Sin embargo, la mejor aparición de Fidel Castro en una ficción estadounidense sigue siendo una donde ni siquiera se le ve en pantalla: El Padrino II (1974). Michael Corleone ha llegado a la Cuba de Batista para cerrar un gigantesco negocio con su rival Hyman Roth. La isla del filme es un botín listo a ser cosechado por Roth y sus asociados. Pero durante su recorrido por La Habana, Michael se encuentra con una redada militar. De la fila de civiles puestos contra la pared, un hombre corre hacia el jefe del operativo y grita "¡Que mueran los batistianos, viva Fidel!" antes de detonar una granada que los mata a ambos.

Los estadistas deben mantener la vida privada detrás de un velo de discreción, creía Fidel Castro.

Esta imagen perturba a Michael. Mucho más que la figura de Hyman Roth, un mafioso temible pero perteneciente a un mundo que los Corleone pueden entender. La revolución, en cambio, es un territorio desconocido. Los soldados, explica Michael más tarde, pelean por un sueldo.
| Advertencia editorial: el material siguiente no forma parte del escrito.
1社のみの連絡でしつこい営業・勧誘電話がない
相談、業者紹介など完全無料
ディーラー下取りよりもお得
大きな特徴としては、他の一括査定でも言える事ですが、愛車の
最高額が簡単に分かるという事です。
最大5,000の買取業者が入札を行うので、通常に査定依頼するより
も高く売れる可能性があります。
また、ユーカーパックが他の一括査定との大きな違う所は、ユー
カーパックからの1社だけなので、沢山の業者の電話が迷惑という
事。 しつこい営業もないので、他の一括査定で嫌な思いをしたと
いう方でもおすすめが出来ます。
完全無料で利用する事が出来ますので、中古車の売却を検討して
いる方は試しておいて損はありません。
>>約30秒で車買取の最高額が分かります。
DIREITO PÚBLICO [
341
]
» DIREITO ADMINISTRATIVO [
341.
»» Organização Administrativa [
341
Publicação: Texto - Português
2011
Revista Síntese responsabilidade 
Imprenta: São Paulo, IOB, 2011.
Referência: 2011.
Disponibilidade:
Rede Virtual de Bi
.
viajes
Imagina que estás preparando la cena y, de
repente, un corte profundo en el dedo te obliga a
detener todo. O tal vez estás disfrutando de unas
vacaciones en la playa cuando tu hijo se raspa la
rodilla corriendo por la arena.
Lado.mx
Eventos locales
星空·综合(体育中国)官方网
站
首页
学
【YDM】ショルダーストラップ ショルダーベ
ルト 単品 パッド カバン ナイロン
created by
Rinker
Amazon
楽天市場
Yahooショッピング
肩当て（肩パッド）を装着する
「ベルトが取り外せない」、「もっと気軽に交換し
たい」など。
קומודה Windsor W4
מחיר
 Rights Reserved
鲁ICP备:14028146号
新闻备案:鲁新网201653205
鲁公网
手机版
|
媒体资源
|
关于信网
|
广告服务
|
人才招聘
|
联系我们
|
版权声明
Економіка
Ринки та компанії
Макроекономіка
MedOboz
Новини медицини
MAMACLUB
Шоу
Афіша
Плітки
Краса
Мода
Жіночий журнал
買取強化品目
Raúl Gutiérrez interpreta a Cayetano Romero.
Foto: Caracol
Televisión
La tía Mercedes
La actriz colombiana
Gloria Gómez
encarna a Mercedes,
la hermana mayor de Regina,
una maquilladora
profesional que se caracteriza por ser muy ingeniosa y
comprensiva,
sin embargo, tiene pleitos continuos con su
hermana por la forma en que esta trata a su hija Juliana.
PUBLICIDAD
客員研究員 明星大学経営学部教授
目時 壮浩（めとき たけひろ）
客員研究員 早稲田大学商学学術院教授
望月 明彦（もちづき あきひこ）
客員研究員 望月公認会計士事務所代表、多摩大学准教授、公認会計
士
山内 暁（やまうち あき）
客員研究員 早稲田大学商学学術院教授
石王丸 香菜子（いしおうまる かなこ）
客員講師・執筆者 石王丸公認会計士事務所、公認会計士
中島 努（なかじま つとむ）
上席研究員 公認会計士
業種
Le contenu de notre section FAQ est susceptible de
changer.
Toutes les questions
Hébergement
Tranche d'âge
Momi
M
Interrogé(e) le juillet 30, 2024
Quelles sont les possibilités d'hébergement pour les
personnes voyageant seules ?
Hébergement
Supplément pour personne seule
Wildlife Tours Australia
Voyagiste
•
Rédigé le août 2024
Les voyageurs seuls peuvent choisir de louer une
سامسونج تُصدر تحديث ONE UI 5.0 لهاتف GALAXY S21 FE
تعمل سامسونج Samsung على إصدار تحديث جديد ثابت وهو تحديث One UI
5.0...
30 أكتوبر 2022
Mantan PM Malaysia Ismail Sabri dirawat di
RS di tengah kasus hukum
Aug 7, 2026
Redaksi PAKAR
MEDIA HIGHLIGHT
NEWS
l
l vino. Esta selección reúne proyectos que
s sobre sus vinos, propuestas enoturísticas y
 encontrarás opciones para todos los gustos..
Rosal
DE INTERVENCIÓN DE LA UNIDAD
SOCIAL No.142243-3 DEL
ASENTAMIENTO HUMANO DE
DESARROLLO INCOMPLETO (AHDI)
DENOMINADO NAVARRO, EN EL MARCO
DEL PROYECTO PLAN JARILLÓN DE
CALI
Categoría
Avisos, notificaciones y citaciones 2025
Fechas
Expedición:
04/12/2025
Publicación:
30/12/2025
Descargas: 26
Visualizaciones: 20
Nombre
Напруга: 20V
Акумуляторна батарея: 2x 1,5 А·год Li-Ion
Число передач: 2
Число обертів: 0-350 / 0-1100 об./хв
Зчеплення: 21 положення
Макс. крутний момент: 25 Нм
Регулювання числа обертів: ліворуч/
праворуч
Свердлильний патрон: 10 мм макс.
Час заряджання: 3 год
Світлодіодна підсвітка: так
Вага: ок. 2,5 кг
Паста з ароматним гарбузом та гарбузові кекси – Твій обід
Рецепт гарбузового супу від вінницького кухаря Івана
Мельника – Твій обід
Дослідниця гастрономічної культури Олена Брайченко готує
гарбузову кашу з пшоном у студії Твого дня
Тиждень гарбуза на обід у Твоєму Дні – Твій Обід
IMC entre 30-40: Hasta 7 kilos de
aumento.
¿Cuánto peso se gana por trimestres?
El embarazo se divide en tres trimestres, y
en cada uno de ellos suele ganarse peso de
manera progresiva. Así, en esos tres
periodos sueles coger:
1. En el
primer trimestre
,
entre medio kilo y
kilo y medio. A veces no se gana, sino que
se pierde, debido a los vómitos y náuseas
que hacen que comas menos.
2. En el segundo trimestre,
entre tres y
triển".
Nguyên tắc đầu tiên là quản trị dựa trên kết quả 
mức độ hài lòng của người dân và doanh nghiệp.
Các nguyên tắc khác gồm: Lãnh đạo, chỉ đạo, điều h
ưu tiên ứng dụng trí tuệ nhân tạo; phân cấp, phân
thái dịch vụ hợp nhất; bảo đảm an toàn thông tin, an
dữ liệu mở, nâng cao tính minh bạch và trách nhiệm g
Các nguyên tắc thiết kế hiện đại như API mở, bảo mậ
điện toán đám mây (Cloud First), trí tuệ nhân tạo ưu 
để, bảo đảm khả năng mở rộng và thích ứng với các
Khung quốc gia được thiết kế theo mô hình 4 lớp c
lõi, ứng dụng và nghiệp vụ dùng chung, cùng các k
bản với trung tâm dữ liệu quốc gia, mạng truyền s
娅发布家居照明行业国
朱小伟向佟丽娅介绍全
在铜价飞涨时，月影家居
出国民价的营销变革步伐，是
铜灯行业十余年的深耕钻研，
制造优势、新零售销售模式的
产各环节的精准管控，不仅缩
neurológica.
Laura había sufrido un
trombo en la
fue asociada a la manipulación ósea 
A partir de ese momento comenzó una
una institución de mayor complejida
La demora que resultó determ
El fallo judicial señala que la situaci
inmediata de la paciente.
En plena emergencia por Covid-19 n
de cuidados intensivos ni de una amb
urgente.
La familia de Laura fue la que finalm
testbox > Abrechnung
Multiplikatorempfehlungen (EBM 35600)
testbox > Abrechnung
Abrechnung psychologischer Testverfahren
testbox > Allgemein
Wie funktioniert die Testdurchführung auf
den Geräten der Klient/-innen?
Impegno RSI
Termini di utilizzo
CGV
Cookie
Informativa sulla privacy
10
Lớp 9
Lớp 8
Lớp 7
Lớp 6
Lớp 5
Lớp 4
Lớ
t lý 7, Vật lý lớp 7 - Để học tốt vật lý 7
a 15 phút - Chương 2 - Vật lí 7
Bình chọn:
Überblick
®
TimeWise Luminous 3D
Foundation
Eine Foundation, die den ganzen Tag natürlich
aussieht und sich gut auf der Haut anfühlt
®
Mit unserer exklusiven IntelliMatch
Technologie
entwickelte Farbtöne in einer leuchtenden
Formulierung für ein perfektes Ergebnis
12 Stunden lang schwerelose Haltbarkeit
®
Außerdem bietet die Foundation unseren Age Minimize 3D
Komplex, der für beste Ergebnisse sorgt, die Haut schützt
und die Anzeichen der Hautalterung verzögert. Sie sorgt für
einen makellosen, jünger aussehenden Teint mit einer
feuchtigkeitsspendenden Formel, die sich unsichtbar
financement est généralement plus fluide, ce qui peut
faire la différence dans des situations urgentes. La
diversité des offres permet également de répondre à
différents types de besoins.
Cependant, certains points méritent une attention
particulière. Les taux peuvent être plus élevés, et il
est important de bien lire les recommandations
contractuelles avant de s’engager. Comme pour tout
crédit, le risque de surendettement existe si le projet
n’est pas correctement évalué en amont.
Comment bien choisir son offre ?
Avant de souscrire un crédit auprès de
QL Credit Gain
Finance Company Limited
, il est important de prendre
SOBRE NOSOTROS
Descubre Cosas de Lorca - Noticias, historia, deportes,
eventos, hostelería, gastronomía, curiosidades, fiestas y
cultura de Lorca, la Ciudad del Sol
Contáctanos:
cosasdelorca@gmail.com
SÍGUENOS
Los rebeldes, por otro lado, pelean por una idea. Hyman Roth le pregunta qué conclusión saca de eso. "Que los rebeldes pueden ganar", dice Michael.

Ninguno de los dos es capaz de entender los alcances de esa frase hasta que es demasiado tarde y la isla que iba a ser el paraíso de la mafia termina expulsándolos en medio de la noche. El resto del drama capitalista de los Corleone (una familia donde los lazos de sangre se han cruzado con los compromisos financieros por décadas) se resolverá en suelo estadounidense. Cuba será, en el resto de la saga de El Padrino, el lugar donde Michael atisbó, por un minuto, una visión que lo desconcierta: personas dispuestas a morir no por dinero o lealtad a un patrón, sino por devoción a una idea. Un hombre formado en un mundo donde todo se compra, se cruza brevemente con quienes soñaron una vida donde nada tuviera precio. De la larga lista de burlas, ataques y guiños que Hollywood le hizo a Castro y a su régimen, este debe ser el más memorable de todos.